Tribunal de Justiça do Paraná passa a exigir comprovante de vacina de frequentadores

(Foto: TJPR)

O presidente do Tribunal de Justiça do Paraná (TJPR), o desembargador José Laurindo de Souza Netto, assinou um decreto instituindo o 'passaporte da vacina' para todas as pessoas que entrarem dento do prédio do Tribunal. 

O decreto nº 30/2022, de 25 de janeiro, retifica o art. 2º do decreto anterior,  699/2021. A exigência do decreto de 14 de janeiro se restringia aos servidores e funcionários do judiciário.
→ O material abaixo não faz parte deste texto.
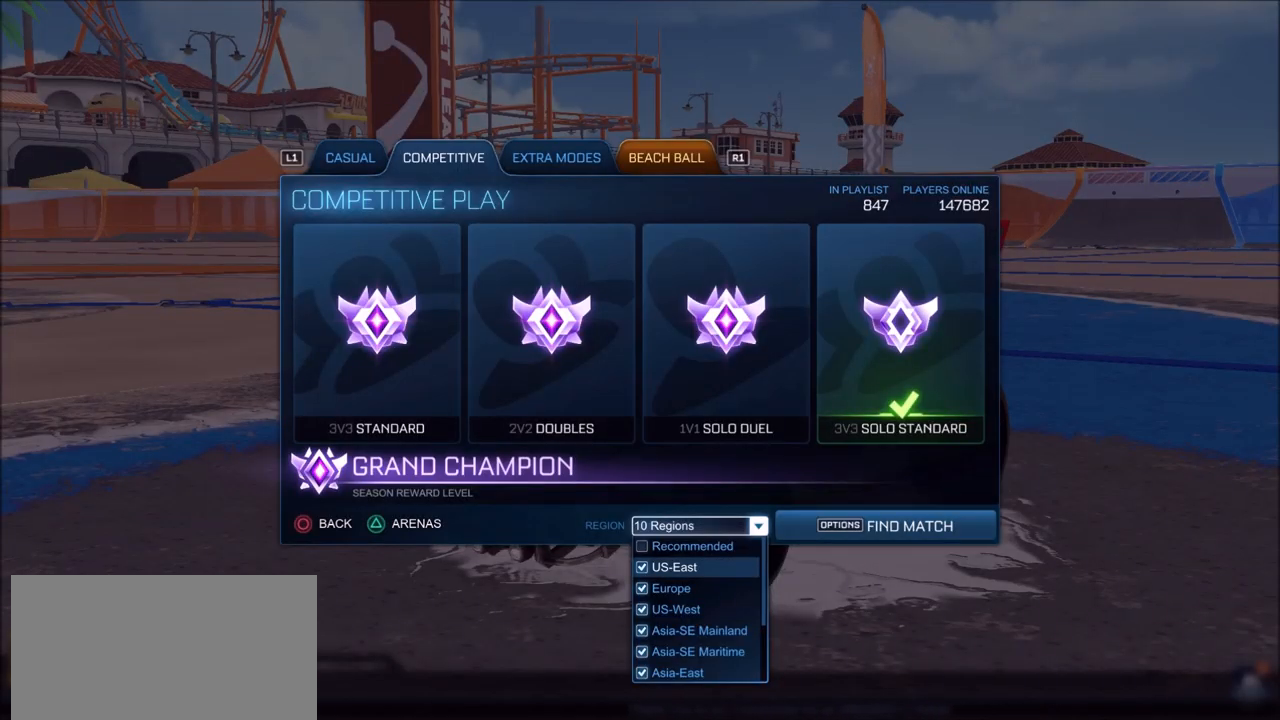
{"buttons": [], "left_stick": "center", "right_stick": "center", "events": []}
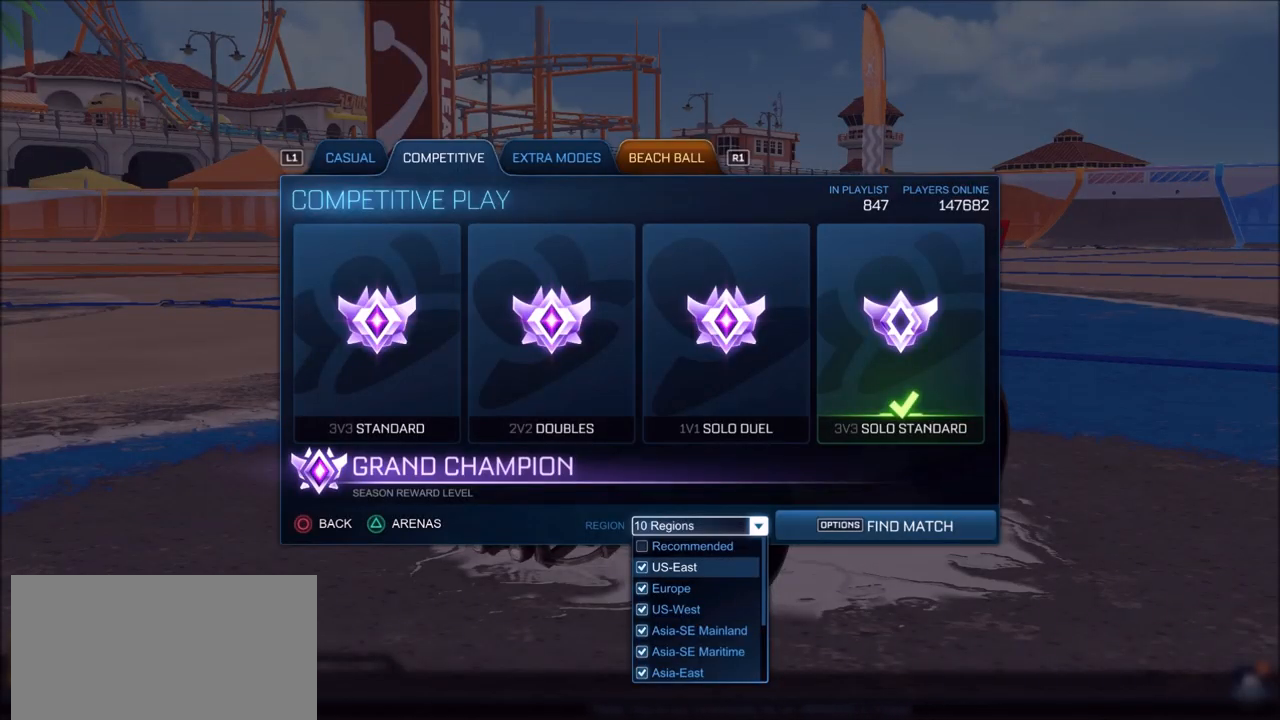
{"buttons": [], "left_stick": "center", "right_stick": "center", "events": []}
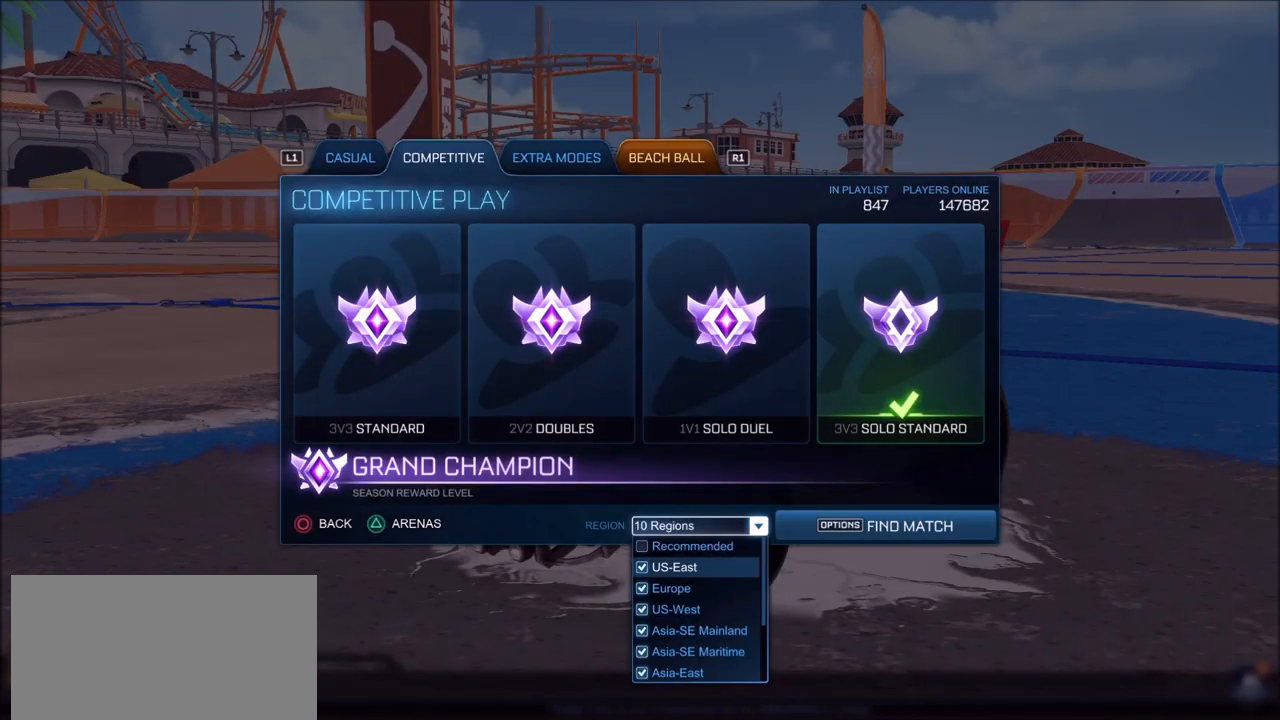
{"buttons": [], "left_stick": "center", "right_stick": "center", "events": []}
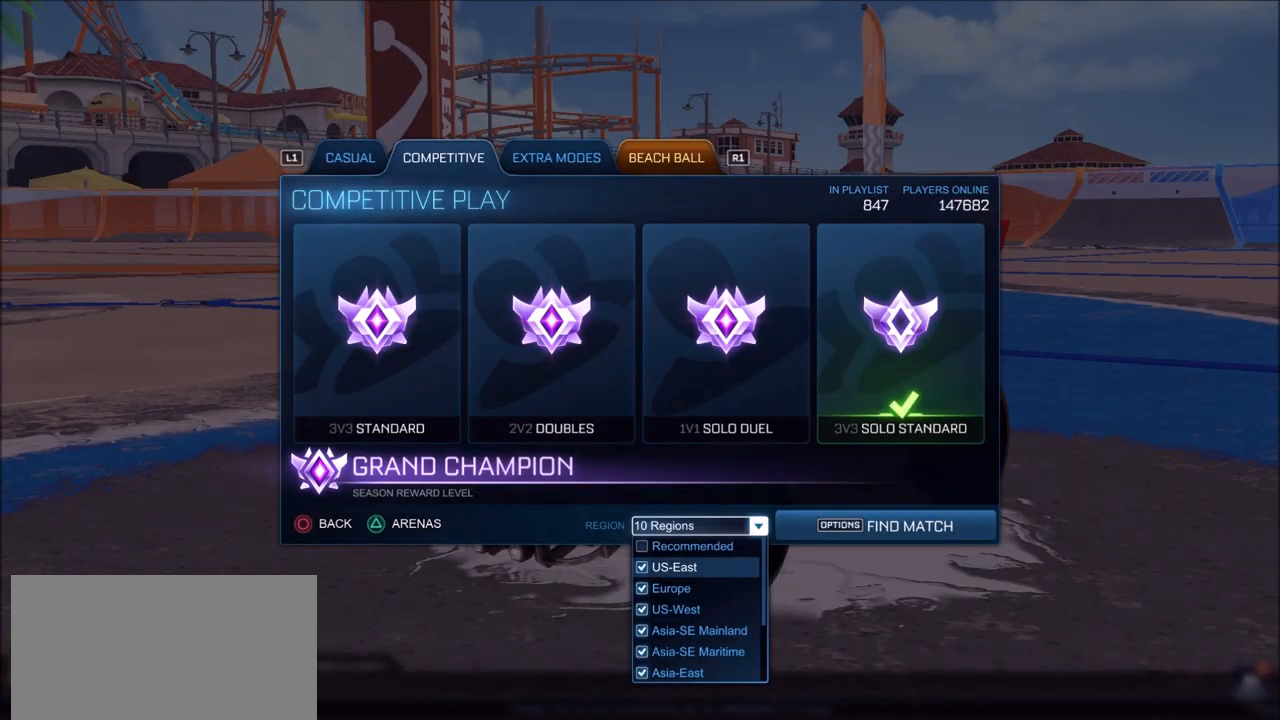
{"buttons": [], "left_stick": "center", "right_stick": "center", "events": []}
Neste atual, de acordo com o texto todos devem apresentar a comprovação a vacina.  “Art. 2º Todos aqueles que pretendam ingressar nos prédios do Poder Judiciário do Estado do Paraná deverão comprovar a vacinação contra a COVID-19, ou exibir relatório médico que demonstre contraindicação à vacinação, quando for o caso, ou teste PCR ou de antígeno negativo, realizado nas últimas 72 (setenta e duas) horas.”
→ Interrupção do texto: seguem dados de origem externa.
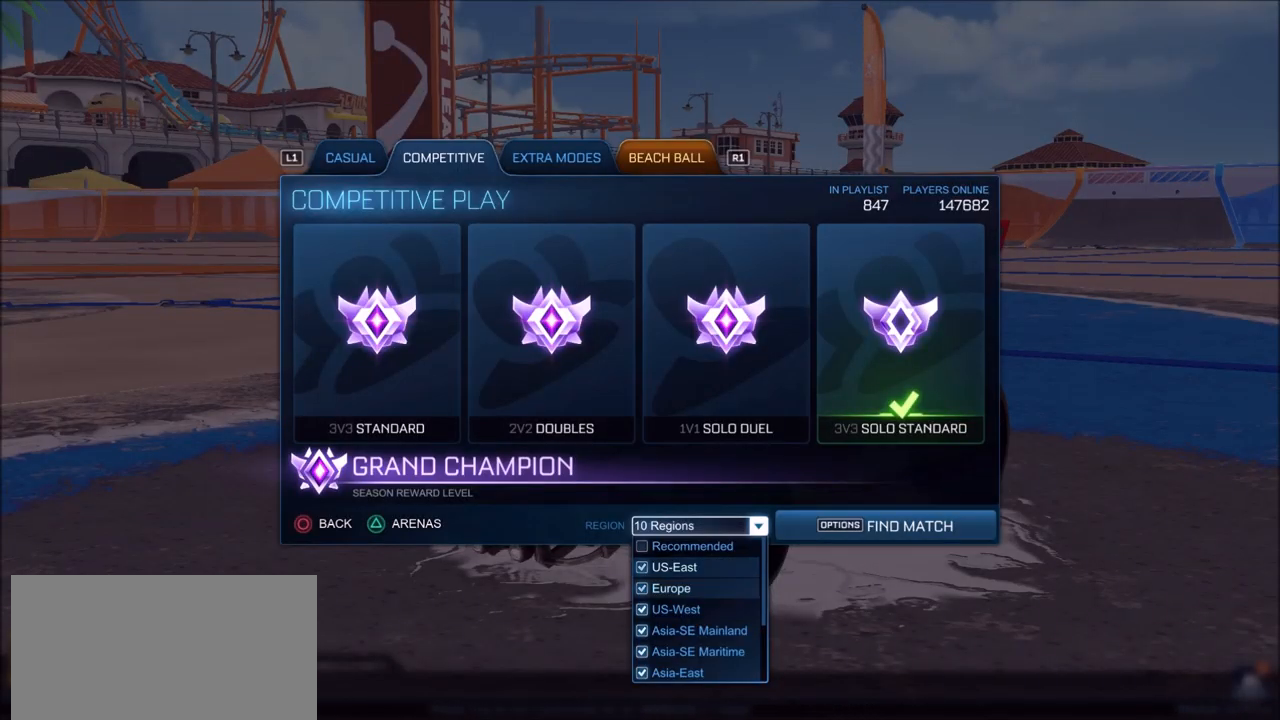
{"buttons": ["DPAD_DOWN"], "left_stick": "center", "right_stick": "center", "events": []}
Ainda conforme o decreto "Deverão ser observadas, ainda, as seguintes disposições:

I - as reuniões serão realizadas prioritariamente por videoconferência e, não sendo possível, deverão ser observadas todas as regras de distanciamento e organização do espaço;

II - não devem comparecer ao trabalho presencial os magistrados, servidores, estagiários ou empregados terceirizados quando estiverem com sintomas gripais, de COVID-19, ou convivendo com pessoas com suspeita da doença, devendo avisar a chefia imediata e realizar suas atividades em regime de teletrabalho, quando for o caso;

III - adoção do teletrabalho ordinário, quando possível, para os servidores e servidoras, pelas Unidades Judiciais e Administrativas nos termos da Resolução 221/2019-OE, com as alterações trazidas pela Resolução 315/2021/OE, para evitar aglomeração;

IV - observância obrigatória do teletrabalho ordinário integral às gestantes, na forma da Lei Federal nº 14.151./2021. § 1º Caso, em razão do disposto no inciso II deste artigo, não seja possível o comparecimento presencial de nenhum dos servidores ou servidoras da Unidade, documentalmente comprovado, caberá à autoridade judiciária ou administrativa responsável assegurar a continuidade das atividades e atendimento ao público de forma remota, sem suspensão de prazo processual, comunicando, via Mensageiro, à Corregedoria-Geral da Justiça, quando se tratar de Unidade Judicial ou Administrativa de 1º grau, ou à Secretaria, quanto às unidades de 2º grau. § 2º Até que os requerimentos de teletrabalho ordinário sejam deferidos pelo Departamento de Gestão de Recursos Humanos, os servidores podem realizar suas atividades em conformidade com os planos de trabalho apresentados pelo Gestor da unidade a que estiverem vinculados.